The advisor departures have been well documented. UBS's voluntary attrition rate historically around 7% per year fell below that average at the start of 2025. People were staying, partly out of genuine loyalty, partly out of caution, partly because the non-solicit and retention arrangements embedded in many integration era contracts made moving costly.
The root cause of the US problem: a deliberate decision by Swiss leadership to restructure US advisor compensation, including eliminating certain team grid arrangements and cutting payout rates for advisors producing between $1 million and $3 million. Ermotti was candid about the trade-off: the bank sacrificed net new money for quality of growth and was willing to lose popularity with advisors who were never growing their business.
UBS has since recalibrated for 2026, reversing some grid cuts and introducing what industry sources describe as the highest top-end payout in the wirehouse business for individual advisors producing $20 million or more. Management expects Americas net new assets to turn positive in the second half of 2026.

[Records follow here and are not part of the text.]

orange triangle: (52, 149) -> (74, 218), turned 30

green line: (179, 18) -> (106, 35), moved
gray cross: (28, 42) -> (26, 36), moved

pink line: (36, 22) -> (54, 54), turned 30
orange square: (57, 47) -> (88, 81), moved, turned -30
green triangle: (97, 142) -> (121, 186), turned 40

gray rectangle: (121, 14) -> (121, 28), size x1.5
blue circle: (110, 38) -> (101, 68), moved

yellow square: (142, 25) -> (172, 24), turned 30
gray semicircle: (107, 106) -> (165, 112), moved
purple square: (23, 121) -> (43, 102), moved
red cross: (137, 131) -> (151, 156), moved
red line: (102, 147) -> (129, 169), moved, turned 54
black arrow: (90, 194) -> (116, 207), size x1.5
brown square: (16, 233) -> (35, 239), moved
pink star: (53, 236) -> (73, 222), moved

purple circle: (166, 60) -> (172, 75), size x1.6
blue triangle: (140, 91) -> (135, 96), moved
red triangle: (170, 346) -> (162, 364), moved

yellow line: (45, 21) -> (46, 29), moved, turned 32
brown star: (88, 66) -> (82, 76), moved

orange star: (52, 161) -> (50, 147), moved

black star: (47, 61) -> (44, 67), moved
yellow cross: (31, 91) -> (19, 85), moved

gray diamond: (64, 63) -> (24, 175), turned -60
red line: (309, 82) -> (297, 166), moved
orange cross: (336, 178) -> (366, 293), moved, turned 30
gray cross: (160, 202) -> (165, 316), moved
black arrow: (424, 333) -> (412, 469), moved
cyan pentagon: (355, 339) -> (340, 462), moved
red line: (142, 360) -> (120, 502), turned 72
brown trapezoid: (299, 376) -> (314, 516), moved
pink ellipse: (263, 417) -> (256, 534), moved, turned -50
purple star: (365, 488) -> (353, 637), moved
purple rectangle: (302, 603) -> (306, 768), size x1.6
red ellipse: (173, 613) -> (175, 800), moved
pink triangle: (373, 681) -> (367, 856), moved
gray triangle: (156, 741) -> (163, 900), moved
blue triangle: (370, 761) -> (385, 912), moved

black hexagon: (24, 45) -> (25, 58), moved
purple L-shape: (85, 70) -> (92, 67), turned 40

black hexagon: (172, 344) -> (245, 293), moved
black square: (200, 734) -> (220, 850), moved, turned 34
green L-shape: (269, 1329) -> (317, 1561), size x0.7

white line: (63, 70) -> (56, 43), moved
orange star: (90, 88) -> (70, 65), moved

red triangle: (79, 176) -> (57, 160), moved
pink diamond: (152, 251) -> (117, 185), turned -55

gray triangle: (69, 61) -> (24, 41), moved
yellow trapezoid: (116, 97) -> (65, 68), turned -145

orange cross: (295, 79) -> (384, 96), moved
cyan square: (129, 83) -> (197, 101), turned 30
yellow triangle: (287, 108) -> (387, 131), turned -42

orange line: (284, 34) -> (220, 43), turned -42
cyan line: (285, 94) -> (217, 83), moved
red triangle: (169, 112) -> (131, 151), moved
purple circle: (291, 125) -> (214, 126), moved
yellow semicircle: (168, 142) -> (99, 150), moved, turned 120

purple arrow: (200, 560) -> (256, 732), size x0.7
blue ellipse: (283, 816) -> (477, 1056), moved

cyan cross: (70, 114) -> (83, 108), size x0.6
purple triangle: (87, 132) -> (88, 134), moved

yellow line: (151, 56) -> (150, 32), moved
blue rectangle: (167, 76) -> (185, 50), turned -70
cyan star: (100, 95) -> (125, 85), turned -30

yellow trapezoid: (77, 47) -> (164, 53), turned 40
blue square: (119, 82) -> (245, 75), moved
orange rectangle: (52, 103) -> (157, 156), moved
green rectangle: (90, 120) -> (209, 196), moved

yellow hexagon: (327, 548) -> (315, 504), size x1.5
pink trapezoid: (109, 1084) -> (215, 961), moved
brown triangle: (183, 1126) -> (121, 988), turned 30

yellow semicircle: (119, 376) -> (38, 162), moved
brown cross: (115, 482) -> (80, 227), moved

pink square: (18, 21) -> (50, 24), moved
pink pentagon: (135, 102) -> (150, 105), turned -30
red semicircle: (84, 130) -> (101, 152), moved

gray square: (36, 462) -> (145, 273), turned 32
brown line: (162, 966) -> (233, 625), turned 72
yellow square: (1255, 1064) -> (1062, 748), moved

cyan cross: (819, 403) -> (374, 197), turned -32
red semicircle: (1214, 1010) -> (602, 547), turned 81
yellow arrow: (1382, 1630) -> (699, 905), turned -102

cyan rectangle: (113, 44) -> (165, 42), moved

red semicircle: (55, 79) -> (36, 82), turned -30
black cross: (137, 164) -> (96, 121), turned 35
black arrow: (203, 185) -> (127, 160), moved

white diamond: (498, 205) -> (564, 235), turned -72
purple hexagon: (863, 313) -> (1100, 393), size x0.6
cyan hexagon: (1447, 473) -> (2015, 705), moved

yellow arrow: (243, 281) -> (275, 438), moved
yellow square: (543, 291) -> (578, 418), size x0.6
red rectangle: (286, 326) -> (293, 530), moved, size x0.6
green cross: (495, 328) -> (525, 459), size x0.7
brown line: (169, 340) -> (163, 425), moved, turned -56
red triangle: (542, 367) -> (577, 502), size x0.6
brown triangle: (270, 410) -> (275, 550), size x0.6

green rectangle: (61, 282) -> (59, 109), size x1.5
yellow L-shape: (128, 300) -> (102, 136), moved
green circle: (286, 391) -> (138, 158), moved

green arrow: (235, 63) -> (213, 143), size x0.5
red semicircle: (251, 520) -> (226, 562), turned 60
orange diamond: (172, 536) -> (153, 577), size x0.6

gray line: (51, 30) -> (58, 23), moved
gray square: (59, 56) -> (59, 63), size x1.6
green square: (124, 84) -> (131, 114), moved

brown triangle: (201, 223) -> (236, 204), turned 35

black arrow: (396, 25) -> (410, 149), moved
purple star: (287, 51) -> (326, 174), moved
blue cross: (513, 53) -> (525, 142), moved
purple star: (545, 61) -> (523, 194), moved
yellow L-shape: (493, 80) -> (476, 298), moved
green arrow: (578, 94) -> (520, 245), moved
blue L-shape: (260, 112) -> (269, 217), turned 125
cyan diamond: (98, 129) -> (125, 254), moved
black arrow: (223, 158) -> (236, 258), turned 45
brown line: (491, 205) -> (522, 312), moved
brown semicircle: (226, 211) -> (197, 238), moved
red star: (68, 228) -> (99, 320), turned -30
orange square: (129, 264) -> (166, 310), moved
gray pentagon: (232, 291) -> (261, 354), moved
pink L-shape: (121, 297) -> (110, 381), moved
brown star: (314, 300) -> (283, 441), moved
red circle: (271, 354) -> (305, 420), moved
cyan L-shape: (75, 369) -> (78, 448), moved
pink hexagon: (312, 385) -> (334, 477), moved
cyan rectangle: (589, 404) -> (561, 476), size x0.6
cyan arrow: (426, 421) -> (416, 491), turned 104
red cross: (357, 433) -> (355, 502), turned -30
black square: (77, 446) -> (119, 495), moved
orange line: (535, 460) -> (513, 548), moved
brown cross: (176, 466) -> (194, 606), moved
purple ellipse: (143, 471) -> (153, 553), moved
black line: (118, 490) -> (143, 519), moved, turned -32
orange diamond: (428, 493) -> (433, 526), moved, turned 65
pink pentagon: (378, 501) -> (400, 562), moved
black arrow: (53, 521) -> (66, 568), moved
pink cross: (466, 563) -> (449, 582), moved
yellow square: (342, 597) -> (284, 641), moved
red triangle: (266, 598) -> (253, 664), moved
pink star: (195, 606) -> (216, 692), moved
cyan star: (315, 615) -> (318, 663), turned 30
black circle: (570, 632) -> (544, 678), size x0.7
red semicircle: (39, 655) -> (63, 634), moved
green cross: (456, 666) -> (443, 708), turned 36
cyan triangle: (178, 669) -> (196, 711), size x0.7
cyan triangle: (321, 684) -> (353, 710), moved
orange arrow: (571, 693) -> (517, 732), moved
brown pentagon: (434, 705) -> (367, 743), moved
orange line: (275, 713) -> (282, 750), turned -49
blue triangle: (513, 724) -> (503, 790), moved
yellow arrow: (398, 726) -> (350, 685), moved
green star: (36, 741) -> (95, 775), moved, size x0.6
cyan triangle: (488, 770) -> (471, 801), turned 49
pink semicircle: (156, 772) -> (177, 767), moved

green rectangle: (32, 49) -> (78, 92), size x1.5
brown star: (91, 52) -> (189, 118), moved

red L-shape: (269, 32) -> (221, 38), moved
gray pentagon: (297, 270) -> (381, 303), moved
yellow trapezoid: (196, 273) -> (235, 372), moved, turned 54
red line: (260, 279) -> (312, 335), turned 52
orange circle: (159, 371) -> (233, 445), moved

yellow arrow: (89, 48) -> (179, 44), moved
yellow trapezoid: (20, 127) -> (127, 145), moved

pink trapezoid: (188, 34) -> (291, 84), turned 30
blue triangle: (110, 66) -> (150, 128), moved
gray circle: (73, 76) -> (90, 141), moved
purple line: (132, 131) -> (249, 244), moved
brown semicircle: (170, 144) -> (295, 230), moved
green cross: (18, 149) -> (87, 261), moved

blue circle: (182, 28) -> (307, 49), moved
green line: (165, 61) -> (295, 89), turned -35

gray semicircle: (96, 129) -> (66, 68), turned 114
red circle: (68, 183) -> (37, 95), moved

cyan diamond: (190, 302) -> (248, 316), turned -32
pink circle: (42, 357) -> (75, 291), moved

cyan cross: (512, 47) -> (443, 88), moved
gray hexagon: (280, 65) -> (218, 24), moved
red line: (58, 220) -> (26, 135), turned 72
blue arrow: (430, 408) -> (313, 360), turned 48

But the structural tension remains: Swiss banking culture, where relationship managers are salaried employees, clashes fundamentally with the US wirehouse model, where advisors view themselves as revenue-generating entrepreneurs. The next CEO will need to decide whether UBS truly wants to compete for US wallet share at American cost levels, or will accept a permanently lower margin in exchange for global scale.
What this all means for private banking talent
Talent is in motion and the window is open. The combination of Credit Suisse integration, US advisor attrition, and leadership uncertainty has created the most fluid talent market in Swiss and international private banking in a decade. Senior RMs with portable books and strong UHNW relationships have extraordinary leverage right now.
The next CEO's profile will signal strategic direction. If Khan gets the job, expect an aggressive push into Asia-Pacific wealth and UHNW growth. If Karofsky prevails, the Americas business will likely get more investment and patience. If Ivanovic surprises, look for a return to UBS's asset management and institutional roots. Each scenario creates different hiring priorities and different opportunities for candidates.
UBS is simultaneously cutting and recruiting. The bank plans to add roles in India while reducing positions in Switzerland, a global rebalancing that will reshape mid-level operations and compliance functions. Meanwhile, client-facing senior bankers remain protected. If you are a revenue generator with a strong book, you have never been more valuable to UBS or to its competitors looking to recruit you.
Regulatory outcomes will determine compensation budgets. If the capital compromise holds, UBS will have significantly more flexibility to invest in talent and pay competitively. If a harder-line proposal resurfaces, expect belt-tightening that could push more bankers toward boutiques and independent wealth managers.
The bottom line
UBS stands at a genuine inflection point. It has survived what Ermotti himself has called the most complex bank merger in history, doubled its share price, and positioned itself as the undisputed global leader in private wealth. But the next twelve months will determine whether this colossus can transition smoothly to new leadership, complete its technical integration without mishap, resolve its regulatory standoff, and fix its US profitability problem, all at the same time.
For those of us who operate in this ecosystem every day, advising senior bankers on their next move, helping institutions find their future leaders, this is the most consequential period in private banking in a generation. The decisions being made right now at Bahnhofstrasse 45 will ripple through Geneva, Singapore, Dubai, London, and every other financial center for years to come.